As he explains: "Every passage is different, and this was very intense physically as well as mentally. In big seas, I was able to start the repair but had to wait for the glued patches to dry before stitching. I had to reroute a little to the south to do the repair. The wait was very frustrating and rather spoiled the long-awaited moment of passing the Horn, even though the emotion was there. But the ordeal has made me more determined than ever to catch up. I'm happy to have the Pacific behind me."

It is a hugely symbolic stage for competitors who at this point have completed two-thirds of this solo round the world race without assistance. This edition marks another milestone as it is the first time so many competitors have passed Cape Horn in such a short time: nine in just over 24 hours.

But the South has put the whole fleet to the test, both at the head and rear of the pack. Although hardened and used to bad weather they will long remember the appalling conditions encountered deep in the Southern Ocean, with wild seas coming at them from all directions.

Cape Horn lives up to its reputation

"It's a cape, it's a rock, it's a peninsular..." and above all a challenge. Rounding Cape Horn is no mean feat. The 425m high cliff at the southernmost tip of South America is often synonymous with hellish conditions. It is also the first time since the start that sailors on this epic race have a chance of seeing land after more than a month and a half of racing.

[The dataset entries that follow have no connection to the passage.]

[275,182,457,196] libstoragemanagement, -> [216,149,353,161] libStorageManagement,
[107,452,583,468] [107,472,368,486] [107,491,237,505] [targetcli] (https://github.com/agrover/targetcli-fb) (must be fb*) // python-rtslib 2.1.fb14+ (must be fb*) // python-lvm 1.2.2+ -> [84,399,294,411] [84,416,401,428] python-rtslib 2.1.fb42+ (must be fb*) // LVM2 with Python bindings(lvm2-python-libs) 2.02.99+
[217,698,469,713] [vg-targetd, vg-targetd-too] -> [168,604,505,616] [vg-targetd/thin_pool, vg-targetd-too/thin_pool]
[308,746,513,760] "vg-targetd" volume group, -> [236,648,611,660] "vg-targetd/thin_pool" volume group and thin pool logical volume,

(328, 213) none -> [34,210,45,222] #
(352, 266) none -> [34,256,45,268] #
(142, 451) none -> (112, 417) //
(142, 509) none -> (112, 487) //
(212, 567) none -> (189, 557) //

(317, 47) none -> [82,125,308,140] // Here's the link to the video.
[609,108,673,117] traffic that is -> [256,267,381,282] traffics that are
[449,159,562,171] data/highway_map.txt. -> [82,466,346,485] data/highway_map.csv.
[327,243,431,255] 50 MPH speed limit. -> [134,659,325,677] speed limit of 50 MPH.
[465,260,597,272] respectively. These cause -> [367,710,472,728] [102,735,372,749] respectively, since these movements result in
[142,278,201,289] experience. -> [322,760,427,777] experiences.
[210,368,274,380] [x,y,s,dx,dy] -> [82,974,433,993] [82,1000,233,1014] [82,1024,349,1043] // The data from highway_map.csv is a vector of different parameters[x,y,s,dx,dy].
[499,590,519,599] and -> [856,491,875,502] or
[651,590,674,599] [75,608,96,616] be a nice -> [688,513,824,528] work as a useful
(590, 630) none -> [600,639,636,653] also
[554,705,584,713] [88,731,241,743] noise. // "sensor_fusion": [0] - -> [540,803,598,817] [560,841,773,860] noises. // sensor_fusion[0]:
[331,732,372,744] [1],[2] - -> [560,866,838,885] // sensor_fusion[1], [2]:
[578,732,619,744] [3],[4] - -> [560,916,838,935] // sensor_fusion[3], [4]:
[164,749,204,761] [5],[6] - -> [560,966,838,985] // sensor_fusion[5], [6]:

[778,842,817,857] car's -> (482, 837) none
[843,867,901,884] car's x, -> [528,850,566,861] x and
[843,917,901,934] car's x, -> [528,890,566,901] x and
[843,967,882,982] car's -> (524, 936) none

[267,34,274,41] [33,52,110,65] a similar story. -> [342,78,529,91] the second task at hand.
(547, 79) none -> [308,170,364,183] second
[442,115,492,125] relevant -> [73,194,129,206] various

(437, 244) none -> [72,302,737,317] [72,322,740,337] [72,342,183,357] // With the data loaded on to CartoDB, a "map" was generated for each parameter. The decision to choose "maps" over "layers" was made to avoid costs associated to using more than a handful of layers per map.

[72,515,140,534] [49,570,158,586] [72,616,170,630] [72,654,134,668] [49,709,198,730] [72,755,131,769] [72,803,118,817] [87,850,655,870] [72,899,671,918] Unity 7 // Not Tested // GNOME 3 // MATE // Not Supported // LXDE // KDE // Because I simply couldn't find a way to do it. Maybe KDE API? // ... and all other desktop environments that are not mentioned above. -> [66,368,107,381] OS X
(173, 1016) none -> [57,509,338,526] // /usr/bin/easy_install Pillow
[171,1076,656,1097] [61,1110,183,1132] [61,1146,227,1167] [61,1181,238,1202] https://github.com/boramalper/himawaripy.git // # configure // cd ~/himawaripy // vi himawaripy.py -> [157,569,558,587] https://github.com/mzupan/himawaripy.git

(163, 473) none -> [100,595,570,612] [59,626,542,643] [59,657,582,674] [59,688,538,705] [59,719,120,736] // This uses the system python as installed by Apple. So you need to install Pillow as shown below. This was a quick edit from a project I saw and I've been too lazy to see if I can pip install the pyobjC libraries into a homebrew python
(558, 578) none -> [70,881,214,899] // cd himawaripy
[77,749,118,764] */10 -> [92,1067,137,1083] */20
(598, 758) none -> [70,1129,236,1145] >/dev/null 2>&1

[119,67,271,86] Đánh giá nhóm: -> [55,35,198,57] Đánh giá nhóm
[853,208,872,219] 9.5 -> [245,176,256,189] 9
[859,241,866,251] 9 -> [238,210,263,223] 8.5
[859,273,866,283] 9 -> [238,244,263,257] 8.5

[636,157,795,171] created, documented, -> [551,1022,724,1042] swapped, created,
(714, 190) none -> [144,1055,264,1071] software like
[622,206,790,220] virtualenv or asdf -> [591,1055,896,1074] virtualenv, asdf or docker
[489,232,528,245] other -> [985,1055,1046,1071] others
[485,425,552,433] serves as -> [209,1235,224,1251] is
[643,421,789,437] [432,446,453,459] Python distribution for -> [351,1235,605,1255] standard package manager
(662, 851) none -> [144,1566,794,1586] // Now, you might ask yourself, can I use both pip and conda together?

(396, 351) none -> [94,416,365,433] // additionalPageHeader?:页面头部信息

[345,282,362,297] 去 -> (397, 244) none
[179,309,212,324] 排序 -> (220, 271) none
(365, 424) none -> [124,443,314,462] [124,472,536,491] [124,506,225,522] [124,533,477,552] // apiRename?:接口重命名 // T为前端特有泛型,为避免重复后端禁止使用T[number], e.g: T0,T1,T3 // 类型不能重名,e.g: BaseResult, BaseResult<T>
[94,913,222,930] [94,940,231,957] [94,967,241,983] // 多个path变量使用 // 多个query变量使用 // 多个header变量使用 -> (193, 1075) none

For many, rounding it is like a deliverance, although there is still everything to play for.

Courage combined with flair and intuition are key as the miles separating boats from Cape Horn have been hectic, with strong bitingly cold winds and heavy seas adding a dramatic touch to the scene.

The first two tasted for the umpteenth time gale force winds gusting up to 60 knots. Thomas Ruyant (LinkedOut) and Damien Seguin (Groupe Apicil) also faced unstable 20-30 knot conditions. Behind them a group led by Benjamin Dutreux (OMIA-Water Family) were making average speeds of 15/18 knots in a northwesterly flow to pass south of the last great Cape on this round the world.

The ultimate goal for skippers is to reach this stage with their boat intact and no serious damage, like Boris Herrmann on Seaexplorer-Yacht Club de Monaco. The German skipper's strategy has been to be sparing with his boat. "Since the start, I have chosen sometimes to put on the brakes to preserve it and avoid breakages". A tactic that is paying off as he tackles the last part of the race on a boat ready to deploy the full potential of its foils.

Boris will now begin his climb up the Atlantic towards Les Sables-d'Olonne where he started on 8th November 2020. His next difficult decision is whether to go through the calmer waters of Le Maire Strait (between Patagonia and Staten Island) or head off for the open ocean, leaving the Falkland Islands to port. The next move here will determine strategy to deal with the complicated weather systems off Argentina that are very active.

New year new update

Yacht Club de Monaco is holding its first Vendée Globe update for 2021 on Wednesday 6th January in the Meeting Room, during which Boris Herrmann will be checking in to talk about his race and the last few days. Virtual Regatta creator Philippe Guigné will also be on hand for a behind the scenes update on the game which has attracted a million players to the Vendée Globe game.